Xinran menggelengkan kepalanya dengan menyesal. “Tidak! Jika kau menolak, aku akan menjadikanmu santapan kakak! Kakak, pernahkah kau makan Hot Pot Hati Naga sebelumnya? Yang kuahnya banyak mengandung cabai dan minyak ikan?”
Aku menjilat bibirku dengan rakus. “Tidak! Kedengarannya enak!”
Naga Perak Bersayap mengerang putus asa. “Kalian… kalian berdua adalah iblis…”
……
Swoosh!
Setelah itu, Xinran muncul di depan “peliharaannya” dan menjatuhkannya dengan pukulan sederhana ke wajah. Kemudian, dia mengeluarkan belati dari suatu tempat, membuat luka sepanjang 10 cm di perut Naga Perak Bersayap, dan dengan hati-hati memotong sebagian kecil jantungnya. Tepatnya, bagian yang dipotongnya kira-kira sebesar jantung manusia. Setelah itu, dia menjahit perut Naga Perak Bersayap, dan jujur saja, hasil jahitannya tidak terlalu mengesankan.

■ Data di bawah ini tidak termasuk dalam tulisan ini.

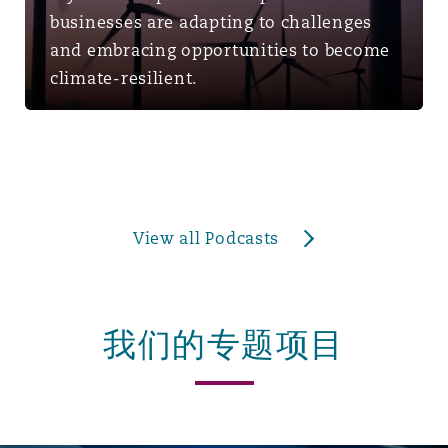
businesses are adapting to challenges
and embracing opportunities to become
climate-resilient.
View all Podcasts
我们的专题项目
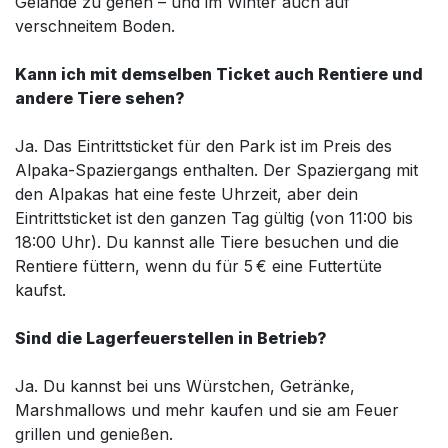
Gelände zu gehen – und im Winter auch auf
verschneitem Boden.
Kann ich mit demselben Ticket auch Rentiere und
andere Tiere sehen?
Ja. Das Eintrittsticket für den Park ist im Preis des
Alpaka-Spaziergangs enthalten. Der Spaziergang mit
den Alpakas hat eine feste Uhrzeit, aber dein
Eintrittsticket ist den ganzen Tag gültig (von 11:00 bis
18:00 Uhr). Du kannst alle Tiere besuchen und die
Rentiere füttern, wenn du für 5 € eine Futtertüte
kaufst.
Sind die Lagerfeuerstellen in Betrieb?
Ja. Du kannst bei uns Würstchen, Getränke,
Marshmallows und mehr kaufen und sie am Feuer
grillen und genießen.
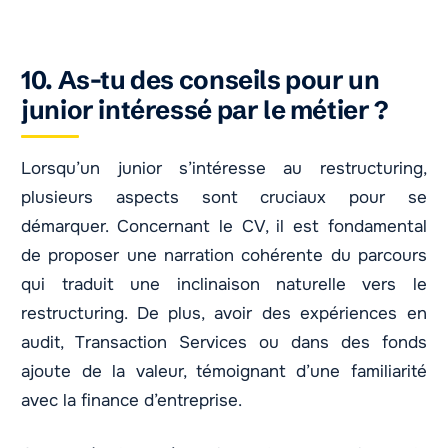
10. As-tu des conseils pour un
junior intéressé par le métier ?
Lorsqu’un junior s’intéresse au restructuring,
plusieurs aspects sont cruciaux pour se
démarquer. Concernant le CV, il est fondamental
de proposer une narration cohérente du parcours
qui traduit une inclinaison naturelle vers le
restructuring. De plus, avoir des expériences en
audit, Transaction Services ou dans des fonds
ajoute de la valeur, témoignant d’une familiarité
avec la finance d’entreprise.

Saya cukup yakin bahwa jahitannya seharusnya tidak berbentuk bintang berujung lima.
Akhirnya, dia kembali ke Pangeran Cloudway dan menatap luka menganga mengerikan di dadanya sejenak. Dia sedikit mengerutkan kening sebelum berkata pelan, “Cloudway, aku akan menghidupkanmu kembali sekarang. Kau harus terus hidup demi masa depan Kota Dewa yang Hilang!”
Meletakkan!
Setelah menusukkan jantung naga ke dada Cloudway, dia membuka telapak tangannya dan memunculkan sebuah heksagram. Tidak lama kemudian, luka-luka sang pangeran hilang, dan jantung naga terhubung dengan benar ke tubuhnya.
……
“Ahhhhh…”
Cloudway tiba-tiba terbangun dan terbatuk keras sejenak. Setelah pulih, ia perlahan berlutut di hadapan Xinran dan bergumam dengan kepala tertunduk, “Terima kasih… terima kasih telah menyelamatkan hidupku, Lady Wind Singer!”

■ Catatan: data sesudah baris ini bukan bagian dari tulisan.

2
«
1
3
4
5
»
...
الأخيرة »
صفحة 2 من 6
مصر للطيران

Wajah Xinran pucat pasi, dan napasnya agak berat. Proses penyembuhan itu jelas telah membebani dirinya. Sambil bersandar pada lempengan batu yang retak untuk mengistirahatkan tubuhnya, dia berkata, “Pangeran Cloudway, mulai sekarang, Anda akan dikenal sebagai Cloudway sang Ksatria Hati Naga! Jangan mengecewakan mereka yang menaruh harapan pada Anda!”
“Ya, Nyonya…” jawab Cloudway dengan sungguh-sungguh sambil mendongak. Wajahnya berdarah dan tampak kelelahan.
……
Setelah menatap Cloudway sejenak, aku bertanya pada Xinran, “Ngomong-ngomong, Xinran, kau menanamkan jantung naga ke dada Cloudway, kan? Apa kau yakin itu tidak akan menyebabkan penolakan transplantasi?”

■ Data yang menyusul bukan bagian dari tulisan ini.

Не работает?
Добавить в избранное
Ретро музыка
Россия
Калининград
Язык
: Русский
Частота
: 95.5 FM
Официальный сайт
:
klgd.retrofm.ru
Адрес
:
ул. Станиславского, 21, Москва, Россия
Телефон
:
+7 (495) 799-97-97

Xinran hanya menatapku dengan bingung. “Apa yang kau bicarakan, kakak?”
Aku menggelengkan kepala. “Lupakan saja…”
Sambil mengangkat bahu, gadis itu bangkit berdiri menggunakan Tombak Tulang Naga dan berkata, “Aku mengalami luka yang cukup serius saat bertarung dengan Sophie hari ini, jadi aku harus kembali ke reruntuhan God Domain dan memulihkan diri. Aku akan datang menemuimu lagi setelah aku sembuh!”
“Ya. Sampai jumpa!”
Setelah mengucapkan selamat tinggal, Xinran meraih Naga Perak Bersayap yang tak sadarkan diri dengan satu tangan dan tubuh Ovia dengan tangan lainnya. Kemudian, dia melayang ke langit dan menghilang dalam sekejap mata.
Aku menatap ke arah dia menghilang dan bertanya pada siapa pun, “Xinran… Mengapa dia membawa mayat Ovia bersamanya?”